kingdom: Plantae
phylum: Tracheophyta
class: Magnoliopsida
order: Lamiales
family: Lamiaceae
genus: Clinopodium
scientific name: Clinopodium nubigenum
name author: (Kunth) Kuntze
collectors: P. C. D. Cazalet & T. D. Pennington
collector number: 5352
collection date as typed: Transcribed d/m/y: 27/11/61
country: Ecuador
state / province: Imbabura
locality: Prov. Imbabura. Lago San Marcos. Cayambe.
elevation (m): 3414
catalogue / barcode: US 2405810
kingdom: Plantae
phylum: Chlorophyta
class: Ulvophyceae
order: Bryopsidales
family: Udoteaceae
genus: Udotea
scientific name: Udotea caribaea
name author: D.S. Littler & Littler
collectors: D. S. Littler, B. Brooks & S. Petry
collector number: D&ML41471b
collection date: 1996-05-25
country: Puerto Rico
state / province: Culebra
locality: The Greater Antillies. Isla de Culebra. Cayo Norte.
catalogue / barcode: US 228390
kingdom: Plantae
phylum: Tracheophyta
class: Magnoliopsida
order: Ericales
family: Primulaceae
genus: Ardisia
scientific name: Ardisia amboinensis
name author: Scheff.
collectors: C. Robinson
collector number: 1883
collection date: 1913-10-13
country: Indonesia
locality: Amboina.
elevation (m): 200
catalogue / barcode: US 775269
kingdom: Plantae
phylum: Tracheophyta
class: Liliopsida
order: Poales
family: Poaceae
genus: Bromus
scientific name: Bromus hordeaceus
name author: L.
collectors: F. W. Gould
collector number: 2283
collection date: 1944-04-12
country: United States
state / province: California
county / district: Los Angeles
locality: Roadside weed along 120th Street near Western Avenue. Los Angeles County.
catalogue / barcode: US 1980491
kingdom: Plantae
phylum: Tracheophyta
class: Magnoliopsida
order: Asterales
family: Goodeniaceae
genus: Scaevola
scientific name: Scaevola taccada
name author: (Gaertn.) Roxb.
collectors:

***

§ **Problem to work on**:
Rewrite the lines of the material from its start through the line that contains "phylum: Chlorophyta", inclusive, as a Markdown table with one row per line, leaving out blank lines. Use two columns: Row, for the line's number, and Line, for the line itself.

§ **Full answer**:
| Row | Line |
|---|---|
| 1 | kingdom: Plantae |
| 2 | phylum: Tracheophyta |
| 3 | class: Magnoliopsida |
| 4 | order: Lamiales |
| 5 | family: Lamiaceae |
| 6 | genus: Clinopodium |
| 7 | scientific name: Clinopodium nubigenum |
| 8 | name author: (Kunth) Kuntze |
| 9 | collectors: P. C. D. Cazalet & T. D. Pennington |
| 10 | collector number: 5352 |
| 11 | collection date as typed: Transcribed d/m/y: 27/11/61 |
| 12 | country: Ecuador |
| 13 | state / province: Imbabura |
| 14 | locality: Prov. Imbabura. Lago San Marcos. Cayambe. |
| 15 | elevation (m): 3414 |
| 16 | catalogue / barcode: US 2405810 |
| 17 | kingdom: Plantae |
| 18 | phylum: Chlorophyta |